A little unrhymed Sonnet for dVerse on the subject of letting go.

my fingers slipping slowly from your grip
and deep below the teeth of the abyss
you smile and tell me that it’s time to leave
the fall, the fall, I’m far from ready yet
my fingers clawing but they find just air
I know that far below are teeth of the abyss
your smiling face is haunting from above
the fall, the fall, I’m screaming silently
my fingers clutching, strangling at my throat
with fear I know the teeth of the abyss
your smiling face turns into memory
the fall, the fall is more like flying home
and now I know that you were always right
the fall is where the future can be found
—
February 9, 2013
I have actually lived this exact emotional scene. Your words are haunting, moving, beautiful and accurage.
accurate ….argh…!
🙂 Thank you, the story came right out of the picture.
wow..you even wrote a sonnet…falling…always a special theme for me…so scary to let go…but then the finding freedom and future in the fall…priceless…
Thank you for the prompt, it fitted perfectly with my experiment on forms.
…the smiling face turns into memory is quite of a sad line… and yes..letting go opens new begginings for a lonely heart that once hung and wander with the clouds above… at least you settled in a rather fair tone t’wards the end… liked this a lot and quite diff’rent approach to a sonnet but still remarkable and i had fun reading it… smiles…
Thank you, it’s interesting to get away of the rhymes. I think a piece of poetry can change perspective at the end. I use the same technique in prose.
Full of rhythmn and emotion.
Thank you 🙂
the fall is where the future can be found…what a profound line man…but yes i think you nailed it in that one line…we free ourselves to the possibility…and great form man…

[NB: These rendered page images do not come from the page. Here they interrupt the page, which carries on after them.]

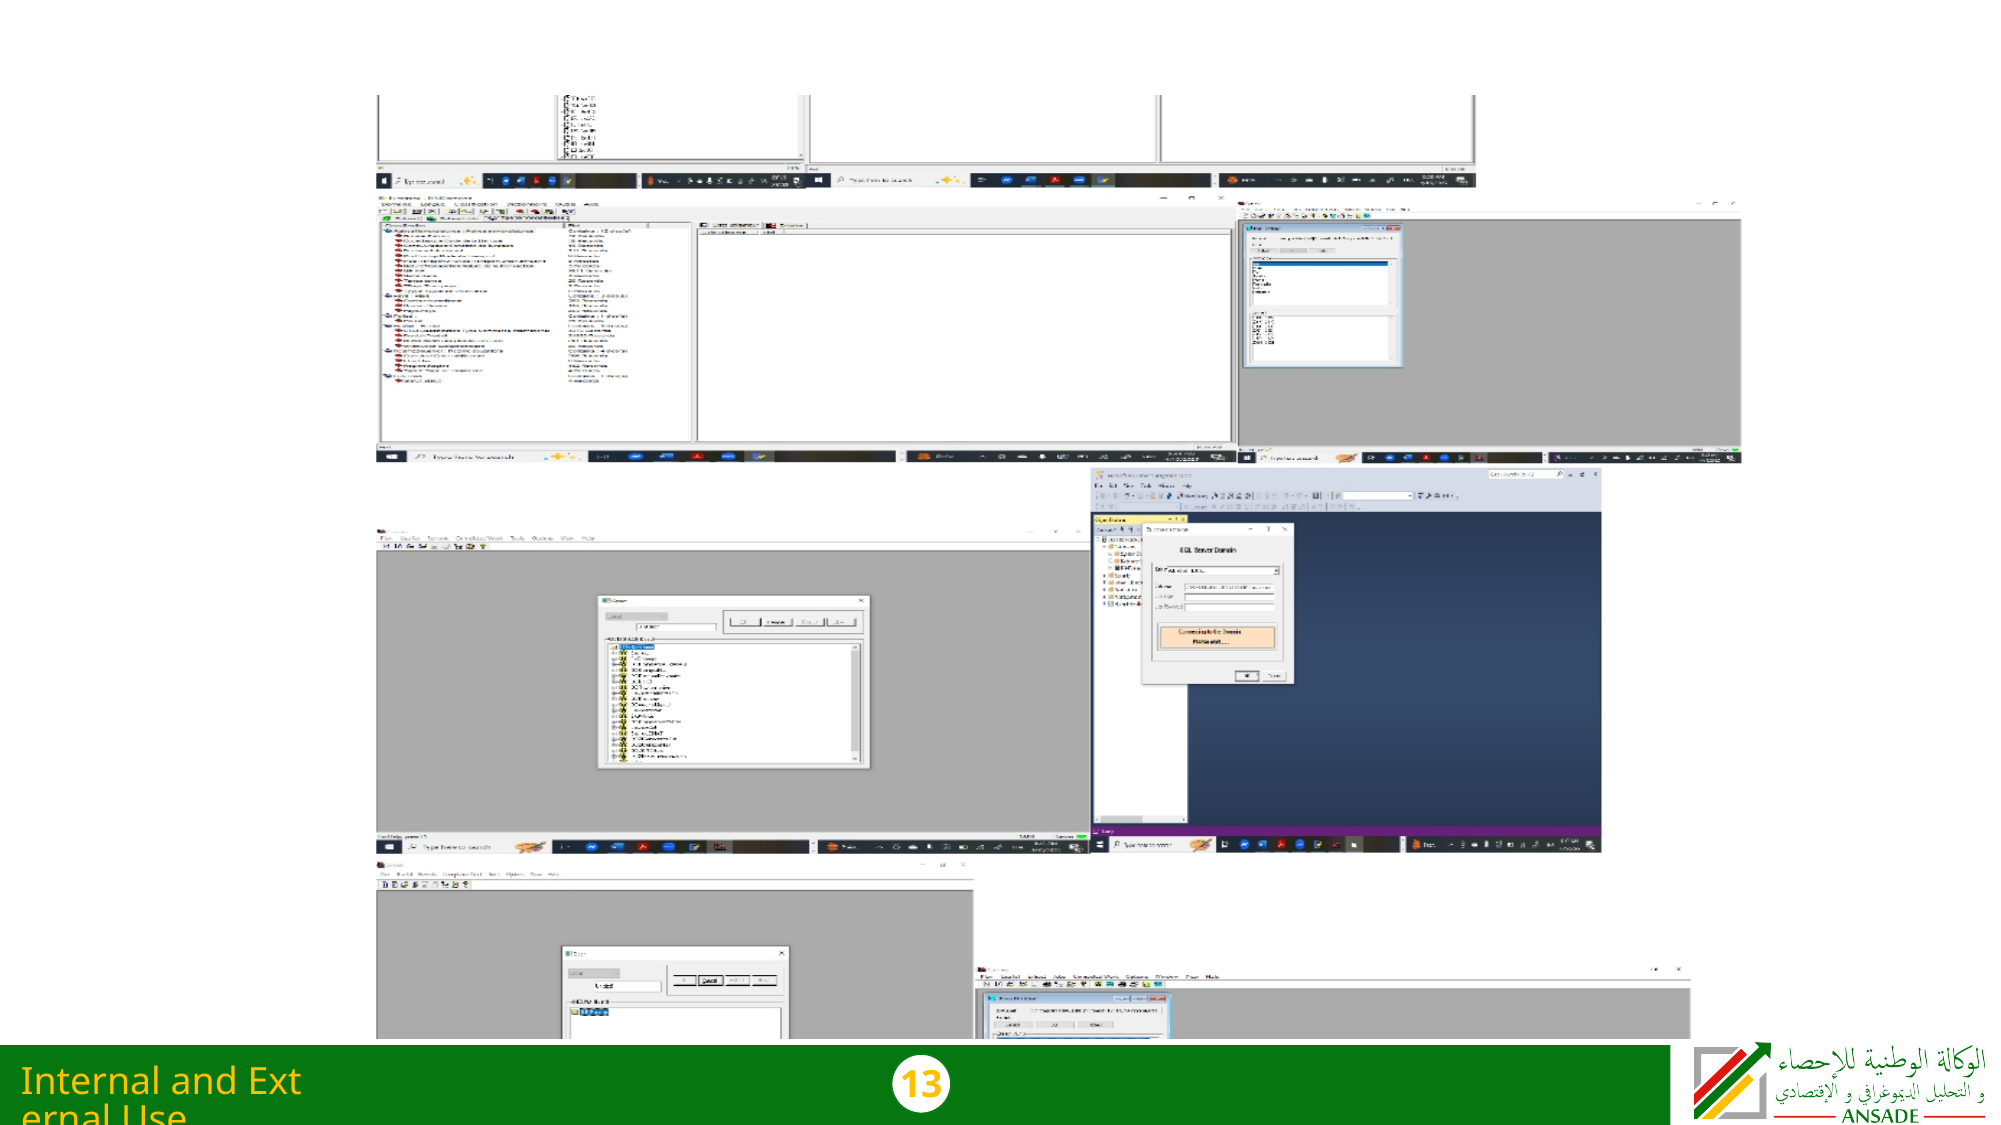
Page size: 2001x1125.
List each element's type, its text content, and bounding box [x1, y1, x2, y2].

footer Internal and External Use [5, 1053, 330, 1112]
picture [160, 95, 2000, 1039]
picture [1694, 1042, 1986, 1123]
slide_number 13 [867, 1059, 976, 1112]
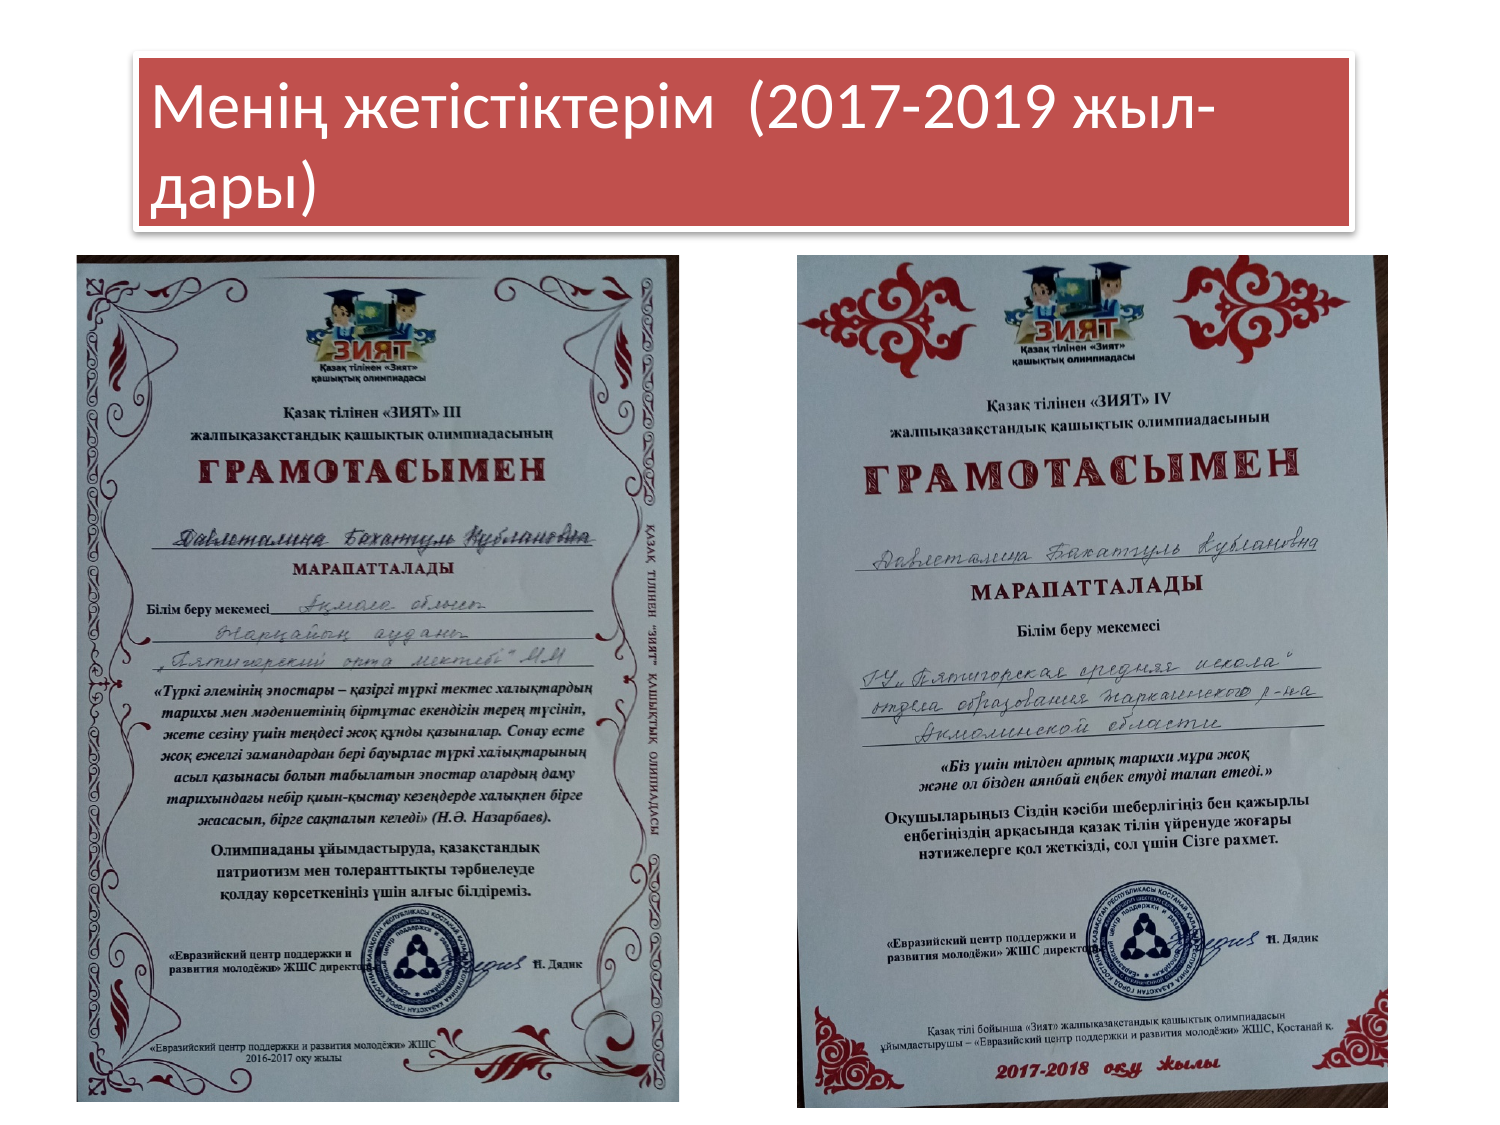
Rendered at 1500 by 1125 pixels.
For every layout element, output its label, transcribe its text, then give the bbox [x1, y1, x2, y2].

picture [796, 255, 1389, 1108]
text_box Менің жетістіктерім (2017-2019 жыл-дары) [133, 51, 1355, 232]
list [76, 255, 680, 1102]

Thank you. It where my thoughts took me 🙂 the form was an experiment. English is so well suited for iambs.
A lovely sonnet form ~ I thought the last line of each stanza, about the fall was really good ~ There are falls that we are never ready, but when we do, the future may be found ~
Grace
Exactly, just like letting go.
Beautifully written… I love the profound ending.
Thank you 🙂
Very dramatic poem – with strong word play – teeth of abyss, smile, and all the types of falls and rises from grace. k.
Thank you. Letting go is always dramatic.
Wheeew, happy ending. It ain’t always happy — glad yours was.
Unhappy perhaps, but often necessary. 🙂
This is my favorite works of yours ( I love them all) Brilliant!
Thank you, very much appreciated. 🙂
I think I prefer the non rhyming sonnet..allows the freedom to experiment as you say..very well done 😉
Thank you. Yes rhymes can be both a curse and a blessing.
Accurate and beautiful but too familiar. Have spent the past two years jumping off cliffs. I’ve gotten to this future but not without a few splats.
But not falling is usually worse 😉
This has been my theory. One, two, three…JUMP!